Evet Portland Trail Blazers'dan bahsediyorum. Eskiden beri bu takıma karşı bir sempatim vardır. Sabonis'li, Rasheed'li, Brian Grant'li, Bonzi Wells'li, Steve Smith'li kadro. Jermaine O'neal'ın yavaş yavaş kendini bulmaya başladığı yıllar. Savaşan ve bana göre sempatik adamların olduğu bir kadro idi. Hiç bir zaman delicesine desteklemedim, mağlubiyetlerinde ağlamadım belki ama her zaman NBA'deki 2. takımım olmuştur (Tuttuğum takım San Antonio Spurs'dür). Bu takımın yavaş yavaş dağılmasını ve kadrosunda bir sürü yetenekli ama gamsız, kazanmak için herşeyini sahaya yansıtmayan adamlarla dolu bir takım haline gelmesini maalesef üzülerek takip ettim.

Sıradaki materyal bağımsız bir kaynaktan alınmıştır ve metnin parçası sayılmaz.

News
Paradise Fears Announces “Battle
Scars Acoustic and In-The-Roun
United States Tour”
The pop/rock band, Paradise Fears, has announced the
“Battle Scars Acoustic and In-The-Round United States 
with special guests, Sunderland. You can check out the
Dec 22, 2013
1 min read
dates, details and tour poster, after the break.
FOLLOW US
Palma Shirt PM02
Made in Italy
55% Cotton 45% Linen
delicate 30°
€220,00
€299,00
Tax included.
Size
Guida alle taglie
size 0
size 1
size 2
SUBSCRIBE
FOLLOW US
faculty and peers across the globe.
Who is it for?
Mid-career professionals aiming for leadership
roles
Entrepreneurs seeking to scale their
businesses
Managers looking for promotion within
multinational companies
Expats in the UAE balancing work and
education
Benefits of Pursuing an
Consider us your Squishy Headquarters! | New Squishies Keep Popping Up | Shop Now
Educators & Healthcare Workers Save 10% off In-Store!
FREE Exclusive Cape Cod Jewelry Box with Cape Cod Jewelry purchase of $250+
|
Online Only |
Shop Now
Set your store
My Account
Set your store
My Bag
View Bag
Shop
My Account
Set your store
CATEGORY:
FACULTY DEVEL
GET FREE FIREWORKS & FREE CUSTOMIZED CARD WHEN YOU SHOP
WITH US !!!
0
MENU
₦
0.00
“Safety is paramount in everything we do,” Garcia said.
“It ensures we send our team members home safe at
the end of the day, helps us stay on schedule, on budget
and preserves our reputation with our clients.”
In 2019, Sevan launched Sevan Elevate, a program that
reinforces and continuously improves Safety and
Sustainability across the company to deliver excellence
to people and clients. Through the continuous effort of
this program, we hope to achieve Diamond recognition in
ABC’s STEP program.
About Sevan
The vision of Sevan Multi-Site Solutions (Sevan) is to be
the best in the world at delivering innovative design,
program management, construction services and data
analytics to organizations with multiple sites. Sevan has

Ancak 2 sene içinde bir takım nasıl toparlanır gösterdi Portland. Gerçekten müthiş bir yöneticilik başarısıdır bu. Draftta iki sene üst üste başarılı seçimler yaptılar, üstüne çok iyi takaslar yaptılar. 2006 yılının draftında takımın üzerine kurulacağı iki tane genç aldılar: Roy (2007 - yılın çaylağı) ve Aldridge. Ertesi sezon draftta ilk sıradan Oden'ı kaptılar. Gerçi kendisi ilk sezonunu microfracture ameliyatı yüzünden pas geçmek durumunda kaldı ama yine de Portland kendisinden umutlu. Zach Randolph'u New York'a postalamaları da bir dönüm noktasıdır Portland için. Hiç bir şekilde savunma yapmayan ve eline aldığı topu bir daha asla vermeyen, hücum akışının tıkanmasına sebebiyet veren Randolph'u da zaten ancak New York gibi bir takım alırdı. Her neyse New York konusuna girersek çıkamayız. Karşılığında Channing Frye gibi elleri yumuşak bir uzun ve kontratını satın alıp salary cap boşaltmak amaçlı olarak Steve Francis'i aldılar. Bunlara bir kaç sezon önce ekledikleri Outlaw, Jack ve Webster'ı katınca kadronun ne kadar genç ve ne kadar yetenekli olduğunu anlıyoruz. Henüz hiç tecrübeli değiller, Oden gibi bir silahtan yoksunlar ve buna rağmen sezonu büyük ihtimalle, %50 galibiyet yüzdesinin üstünde bitirecekler. Takımdaki bir başka sorunlu ve 2 senedir sakat olan oyuncu Darius Miles'la da yolların ayrılması bekleniyor.
Portland başarı dolu yıllara koşar adımlarla yaklaşıyor. Burada taraftarların yatıp kalkıp eski San Antonio scout'u ve yardımcı koçu Kevin Pritchard'a dua etmeleri gerekiyor. Bu takım onun eseri. Ama insan düşünmeden edemiyor, ya Webster yerine Chris Paul - Deron Williams ikilisinden birini alsalardı 2004 draftında. Önümüzdeki 10 yılın tartışmasız geleceği en parlak takımı olurlardı. Kimilerine göre şu anda zaten öyleler ama bu iki point guard'dan biri çok şeyler katardı takıma. Yine de şu anki takımın geleceği çok parlak ve Portland taraftarları çok ama çok memnunlar.
Ne demişler, düşüşün ne kadar şiddetli olursa, çıkışın da o kadar yükseğe olur. Yürüyedur Portland.
Not: Kusura bakmayın NBA ile ilgili pek yazı giremedik son zamanlarda, playoff'larla beraber tam hız devam edeceğiz.